The body is also slated to take up SB148 from Sen. Jim McClendon (R-Springville), which would require all vehicle passengers to wear a safety belt, and SB114 from Sen. Paul Sanford (R-Huntsville), which would regulate fantasy contests and “exempt fantasy contests from certain criminal penalties associated with gambling activity.” The bill would increase spending by the Attorney General’s office, which would be responsible for overseeing such activities, by $1 million in the first year.
Also on the Senate’s agenda this week are SB14 from Sen. Gerald Allen (R-Tuscaloosa), which would allow citizens to carry a firearm in their vehicle without a permit, and SB205 from Sanford, which would bar the Alabama Department of Human Resources from renewing health center licenses for an “abortion clinic or reproductive health center” within 2,000 feet of a school.

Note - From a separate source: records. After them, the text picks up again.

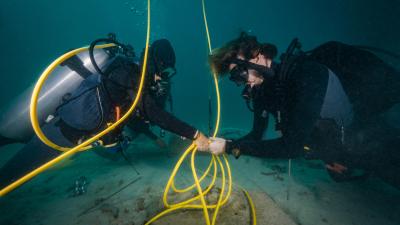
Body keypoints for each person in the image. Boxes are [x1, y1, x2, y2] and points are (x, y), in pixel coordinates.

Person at [0, 37, 210, 189]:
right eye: (164, 71)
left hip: (68, 131)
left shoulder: (129, 70)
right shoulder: (132, 75)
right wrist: (195, 134)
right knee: (12, 175)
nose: (162, 77)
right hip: (64, 133)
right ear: (159, 63)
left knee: (18, 154)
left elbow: (136, 114)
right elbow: (154, 113)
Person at [208, 32, 400, 188]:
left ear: (259, 56)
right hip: (331, 148)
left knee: (386, 165)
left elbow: (292, 147)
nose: (241, 82)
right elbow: (256, 135)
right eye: (235, 79)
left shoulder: (307, 74)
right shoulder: (262, 92)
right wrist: (223, 144)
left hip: (360, 138)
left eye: (239, 73)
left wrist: (228, 147)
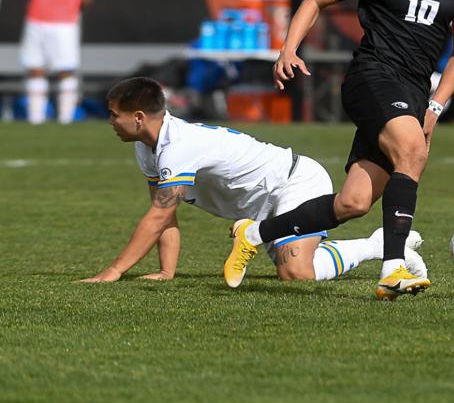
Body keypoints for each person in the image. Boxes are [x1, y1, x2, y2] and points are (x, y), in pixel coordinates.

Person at [253, 0, 454, 299]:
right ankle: (393, 268)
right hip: (371, 77)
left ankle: (254, 233)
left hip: (413, 92)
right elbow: (315, 1)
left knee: (353, 203)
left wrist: (434, 106)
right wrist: (288, 49)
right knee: (413, 152)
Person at [81, 77, 424, 285]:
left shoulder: (177, 147)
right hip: (265, 205)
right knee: (295, 271)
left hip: (295, 183)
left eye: (114, 115)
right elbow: (165, 216)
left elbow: (157, 216)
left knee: (296, 274)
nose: (110, 122)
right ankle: (367, 246)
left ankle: (375, 246)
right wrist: (166, 271)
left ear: (139, 118)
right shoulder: (148, 149)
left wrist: (114, 270)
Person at [20, 0, 95, 125]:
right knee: (35, 67)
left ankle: (65, 119)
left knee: (66, 68)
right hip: (35, 22)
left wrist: (70, 12)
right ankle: (35, 119)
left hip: (64, 24)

In the House, lawmakers will take up HB46 from Rep. Alan Boothe (R-Troy), which would allow Alabama spirit makers to sell fifths for off-premise consumption. The body is also slated to debate HB13 from Rep. Alan Harper (R-Northport), which would allow citizens to vote on whether or not to allow a lottery in the state – the legislation provides no details on how proceeds from such an operation would be used, which is likely why it hasn’t been discussed thus far.

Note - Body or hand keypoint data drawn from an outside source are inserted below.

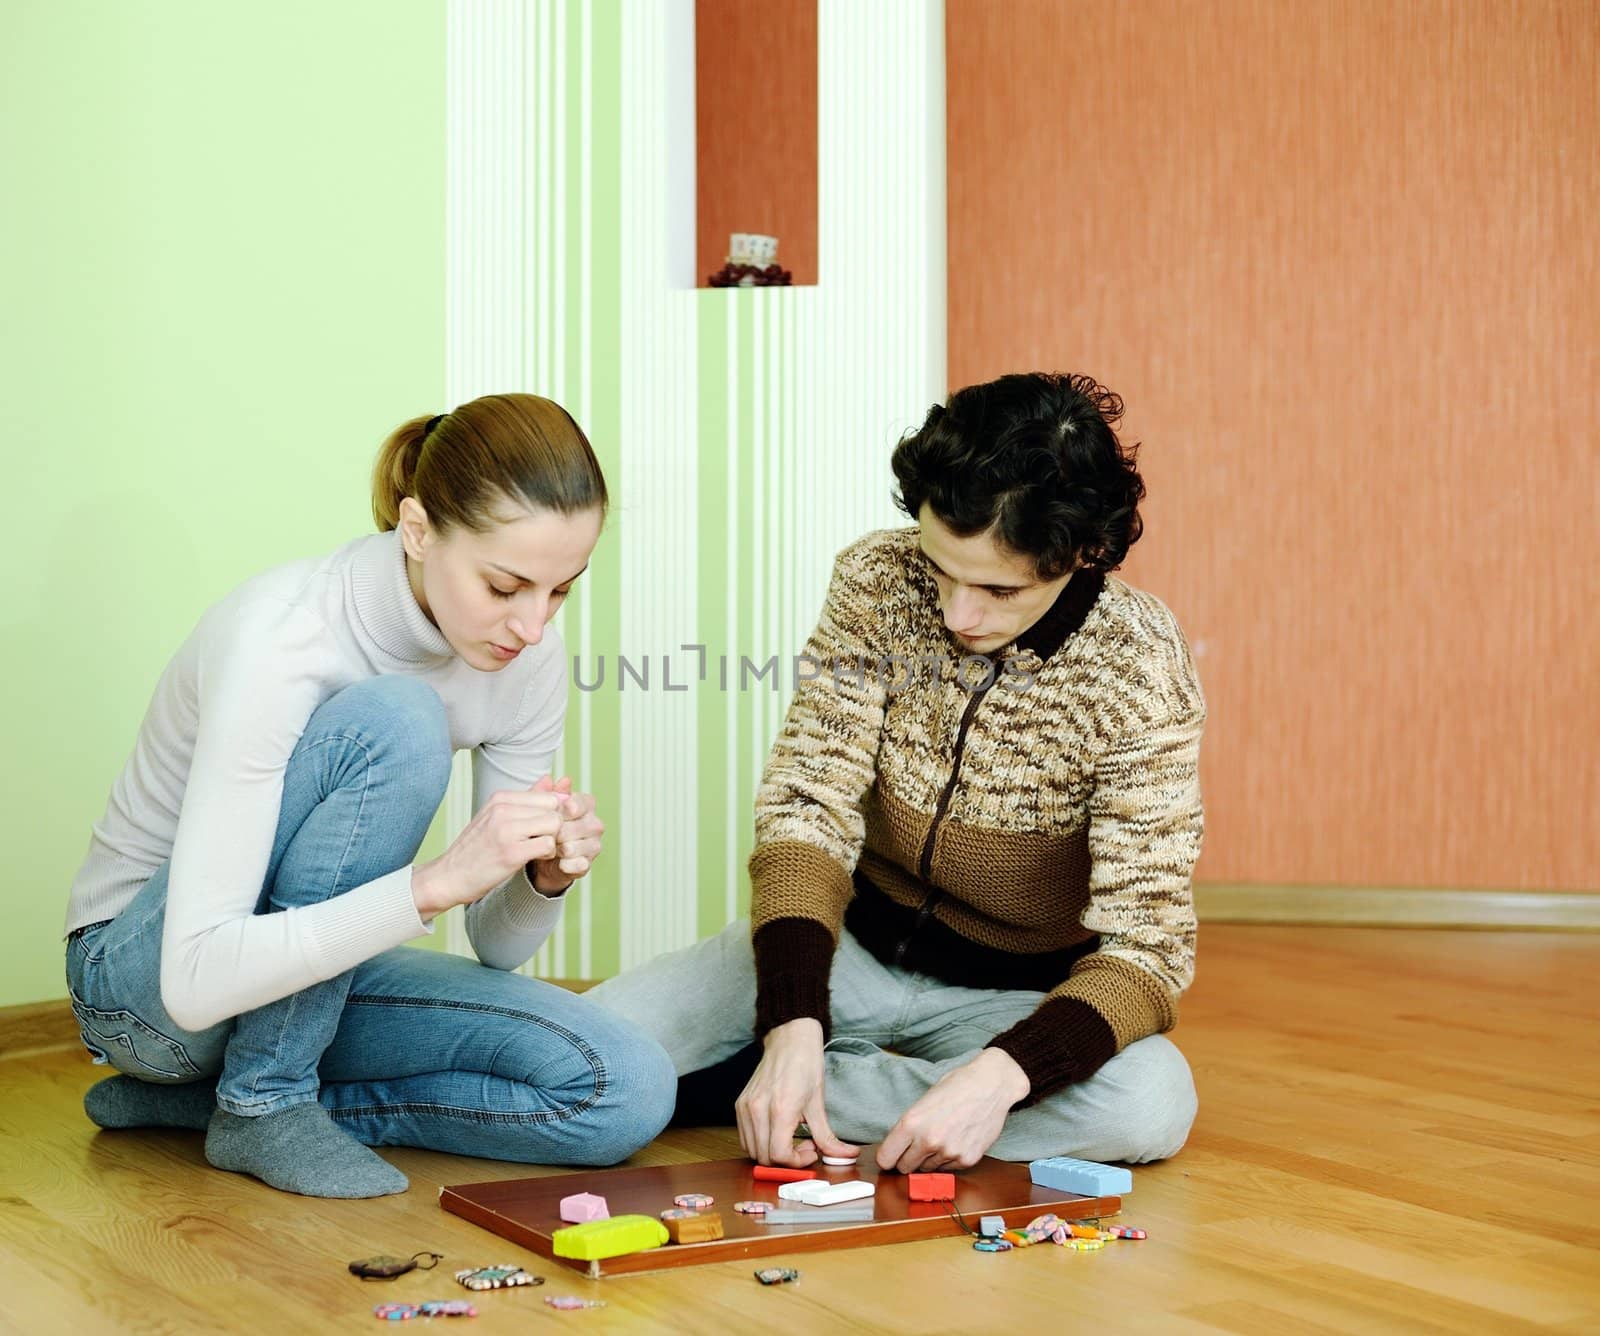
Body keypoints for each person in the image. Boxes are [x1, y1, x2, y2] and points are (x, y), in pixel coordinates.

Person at [63, 393, 675, 1198]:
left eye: (560, 592)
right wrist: (431, 887)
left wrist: (538, 879)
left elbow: (497, 946)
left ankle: (230, 1106)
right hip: (148, 993)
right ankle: (262, 1100)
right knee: (398, 718)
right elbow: (196, 977)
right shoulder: (283, 639)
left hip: (299, 980)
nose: (532, 626)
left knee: (623, 1087)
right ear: (418, 532)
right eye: (505, 585)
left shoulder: (527, 662)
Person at [589, 372, 1203, 1174]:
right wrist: (796, 1016)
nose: (957, 614)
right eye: (940, 569)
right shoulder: (876, 582)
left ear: (1081, 554)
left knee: (1149, 1104)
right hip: (844, 948)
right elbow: (809, 803)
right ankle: (806, 1067)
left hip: (1012, 1003)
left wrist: (997, 1079)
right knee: (576, 1047)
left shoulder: (1141, 664)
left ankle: (777, 1088)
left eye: (996, 588)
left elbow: (1150, 946)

HB218 from Rep. Dickie Drake (R-Leeds) is also on the agenda and would require that all elementary school students be instructed in cursive writing before the end of their third grade year. HB244 from Rep. Connie Rowe (R-Jasper) will also be taken up this week – the bill prohibits law enforcement from requiring victims of a sexual offense to take a polygraph examination.

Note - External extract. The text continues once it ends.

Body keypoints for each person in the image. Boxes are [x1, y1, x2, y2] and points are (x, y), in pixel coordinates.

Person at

Committee hearings get underway Tuesday, though the vast majority take place on Wednesday, beginning with the Senate Judiciary Committee, which will take up SB237 from Sen. Quinton Ross (D-Montgomery). Ross’s legislation would make it unlawful for employers to request information regarding arrests and convictions on employment applications. The committee will also take up Sanford’s SB115, the Senate version of “Leni’s Law” from Rep. Mike Ball (R-Madison), which would decriminalize possession of the marijuana-based medicine cannibidiol.
The Senate Committee on Constitution, Ethics and Elections will debate SB360 from Sen. Tom Whatley (R-Auburn), which would require voters to register as a Democrat or Republican before voting in a primary. Voters who do not will not be allowed to vote on party candidates, only on ballot measures and nonpartisan issues.
The House Committee on Agriculture and Forestry will take up HB393 from Rep. Ken Johnson (R-Moulton), which would allow for the growing of industrial hemp in the state for use in a variety of products. The House Committee on Mobile County Legislation will mull over HB248 from Rep. Napoleon Bracy (D-Mobile), which would establish a $10.10 minimum wage in Mobile County.
At the close of business this week, legislators will adjourn for spring break.